A faithful copy of the entries, without any pictures, is what is needed here.

╭─ Data to process

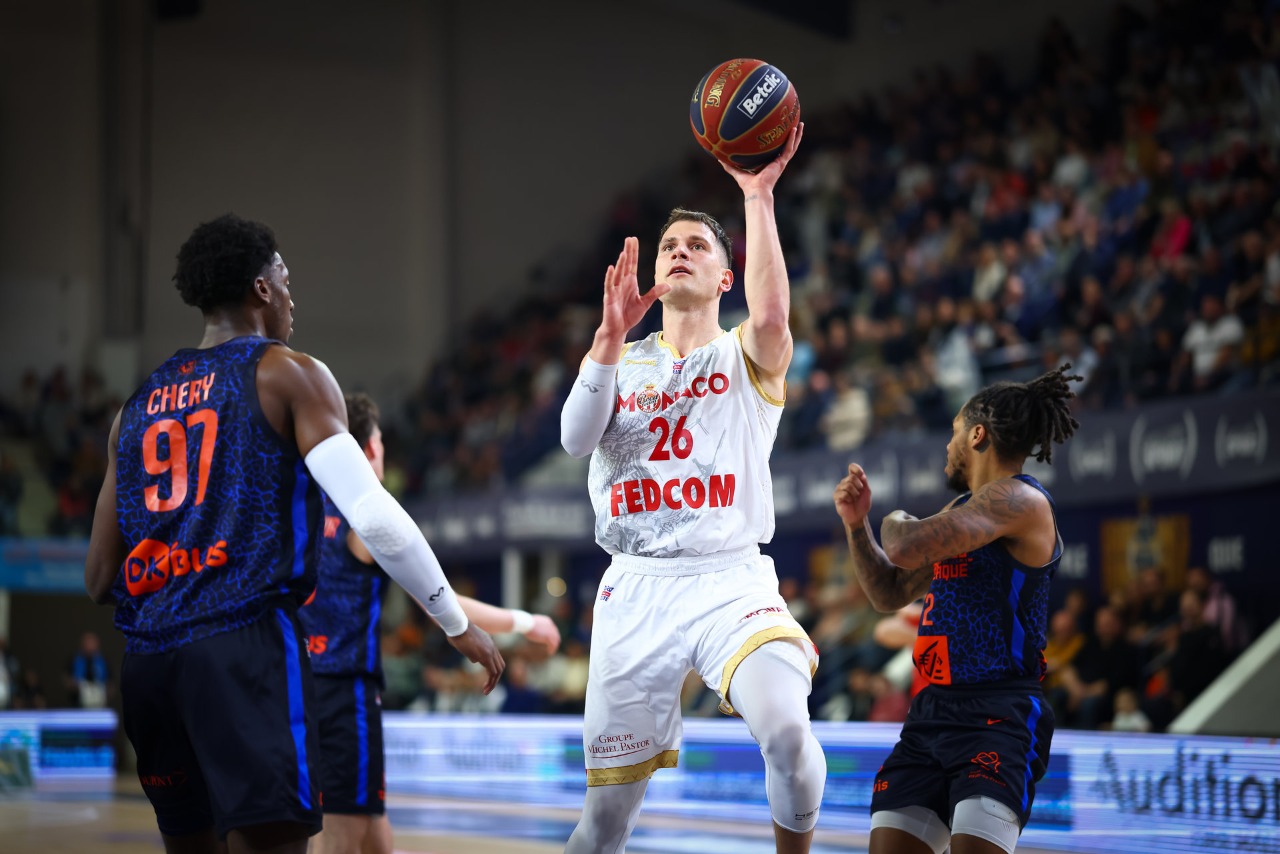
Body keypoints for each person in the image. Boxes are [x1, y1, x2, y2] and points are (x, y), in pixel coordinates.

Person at [84, 214, 503, 854]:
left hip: (148, 666)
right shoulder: (287, 373)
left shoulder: (134, 407)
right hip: (242, 652)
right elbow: (372, 514)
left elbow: (97, 578)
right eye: (285, 279)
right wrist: (454, 622)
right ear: (261, 288)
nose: (290, 295)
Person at [560, 125, 827, 854]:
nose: (680, 251)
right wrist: (606, 342)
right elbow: (575, 440)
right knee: (602, 823)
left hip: (728, 579)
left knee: (786, 731)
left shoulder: (746, 355)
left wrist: (756, 193)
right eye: (670, 245)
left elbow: (773, 317)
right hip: (635, 589)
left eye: (698, 246)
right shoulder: (617, 360)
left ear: (724, 280)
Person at [833, 364, 1081, 854]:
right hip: (932, 712)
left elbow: (903, 545)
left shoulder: (1022, 500)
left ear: (977, 434)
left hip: (999, 712)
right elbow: (888, 592)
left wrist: (895, 517)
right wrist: (856, 526)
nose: (948, 446)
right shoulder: (964, 511)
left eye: (953, 432)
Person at [301, 392, 561, 854]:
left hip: (295, 684)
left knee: (373, 830)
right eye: (381, 442)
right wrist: (524, 621)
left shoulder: (302, 509)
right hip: (342, 691)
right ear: (369, 448)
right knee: (339, 837)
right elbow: (436, 599)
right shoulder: (362, 516)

╰─

• **Solution for this problem**
Body keypoints for each person in the image. Boxes are [x1, y1, x2, y2] and points are (x, y), in pixel coordinates.

Person at [84, 214, 503, 854]:
left hip: (148, 666)
right shoulder: (287, 373)
left shoulder: (134, 407)
right hip: (242, 652)
right elbow: (372, 514)
left elbow: (97, 578)
right eye: (285, 279)
right wrist: (454, 622)
right ear: (261, 288)
nose: (290, 295)
Person at [560, 125, 827, 854]:
nose: (680, 251)
right wrist: (606, 342)
right elbow: (575, 440)
right knee: (602, 823)
left hip: (728, 579)
left knee: (786, 731)
left shoulder: (746, 355)
left wrist: (756, 193)
right eye: (670, 245)
left elbow: (773, 317)
right hip: (635, 589)
left eye: (698, 246)
right shoulder: (617, 360)
left ear: (724, 280)
Person at [833, 364, 1081, 854]:
right hip: (932, 712)
left elbow: (903, 545)
left shoulder: (1022, 500)
left ear: (977, 434)
left hip: (999, 712)
right elbow: (888, 592)
left wrist: (895, 517)
right wrist: (856, 526)
nose: (948, 446)
right shoulder: (964, 511)
left eye: (953, 432)
Person at [301, 392, 561, 854]:
left hip: (295, 684)
left knee: (373, 830)
right eye: (381, 442)
right wrist: (524, 621)
left shoulder: (302, 509)
right hip: (342, 691)
right ear: (369, 448)
right knee: (339, 837)
right elbow: (436, 599)
right shoulder: (362, 516)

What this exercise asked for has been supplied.